On 16/10/2007, Michael Daly <michaeldaly(a)kayakwiki.org> wrote:
2007(a)gmask.com wrote:
This is what is happening to me as well.. but the
inserted words are
allways at the beginning of the page which gives me hope in blocking
these types of bot edits with a regex.
I was thinking that this could be checked against a dictionary. If the
first "word" inserted is not in the dictionary (for the page's
language), require the user to confirm the save. A bot won't confirm.
This would have to be smart enough to skip wikitext (e.g. don't worry
about "[[Image:"). Similarly, it would choke on obscure acronyms, but a
real person would not likely complain too much.

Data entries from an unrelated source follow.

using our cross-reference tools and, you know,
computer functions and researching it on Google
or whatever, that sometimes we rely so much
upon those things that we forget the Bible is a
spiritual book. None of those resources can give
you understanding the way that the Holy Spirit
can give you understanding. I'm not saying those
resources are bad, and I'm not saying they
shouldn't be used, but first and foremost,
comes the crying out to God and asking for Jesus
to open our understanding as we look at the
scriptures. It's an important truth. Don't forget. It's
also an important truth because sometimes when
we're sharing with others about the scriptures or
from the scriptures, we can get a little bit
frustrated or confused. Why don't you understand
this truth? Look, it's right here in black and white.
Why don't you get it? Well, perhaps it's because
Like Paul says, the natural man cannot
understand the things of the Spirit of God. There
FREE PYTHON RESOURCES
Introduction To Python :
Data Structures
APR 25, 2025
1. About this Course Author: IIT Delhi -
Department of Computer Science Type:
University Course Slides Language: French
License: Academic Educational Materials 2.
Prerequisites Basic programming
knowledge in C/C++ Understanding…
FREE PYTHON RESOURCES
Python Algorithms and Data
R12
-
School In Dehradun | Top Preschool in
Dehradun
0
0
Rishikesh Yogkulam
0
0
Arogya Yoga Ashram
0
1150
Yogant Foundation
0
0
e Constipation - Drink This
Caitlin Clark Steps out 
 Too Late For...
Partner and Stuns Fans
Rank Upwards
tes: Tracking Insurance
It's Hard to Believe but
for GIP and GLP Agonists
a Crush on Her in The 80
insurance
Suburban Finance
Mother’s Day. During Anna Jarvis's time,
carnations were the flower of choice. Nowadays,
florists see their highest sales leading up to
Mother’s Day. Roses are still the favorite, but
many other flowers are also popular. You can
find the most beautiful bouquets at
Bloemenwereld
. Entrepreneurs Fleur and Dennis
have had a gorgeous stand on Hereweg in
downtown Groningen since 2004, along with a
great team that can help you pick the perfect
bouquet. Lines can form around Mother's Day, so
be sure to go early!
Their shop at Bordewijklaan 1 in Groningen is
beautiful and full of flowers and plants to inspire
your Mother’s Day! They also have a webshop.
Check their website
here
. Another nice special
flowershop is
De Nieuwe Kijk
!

This could be a hook into the "save" code and only need check for the
first word. However, the bot writer can switch to posting at the end of
the article... Possibly, a scan of the entire page to reject
exceptionally bad spelling might suffice, but will put off some
contributers (and annoy US vs Canadian vs British spellers if the bad
spelling algorithm isn't smart enough to think honour vs honor isn't
that bad).
So; 1) We are all seeing the same kind of spam. 2) We need something
that looks at the whole edit, and isn't based on some trivial aspect
of the particular spam attack (that could easily be changed). 3) We
need something that goes beyond an 'are you a human captcha' - because
such tests are either too infrequent to be useful or too common to be
tenable.
4) What is wrong with a Bayesian (email style) spam filter?
Each edit gets certain attributes set - username and email or IP
address, number of good edits from this user, edit frequency of this
user, edit diff text, etc. - and then the Bayesian filter flags the
edit with a 'level of spamminess'. Depending on configuration spammy
edits can be flat out rejected with multiple spams leading to
automatic bans. Or potential spam can be queued in a special list of
edits for review (the review process being key to learning the
patterns of spam). Such a filter could equally be applied to
vandalism... Also (while I am at it) sysops will have the option to
'mark edit as spam', providing more data for the training algorithm.
So there is only one problem... Were should we start?
Some Googling for PHP code to nick looks promising...
http://www.phpclasses.org/browse/file/9319.html Guestbook Example with
SpamFilter
http://www.squirrelmail.org/plugin_view.php?id=115 uses a Bayesian
algorithm to determine what you consider to be spam.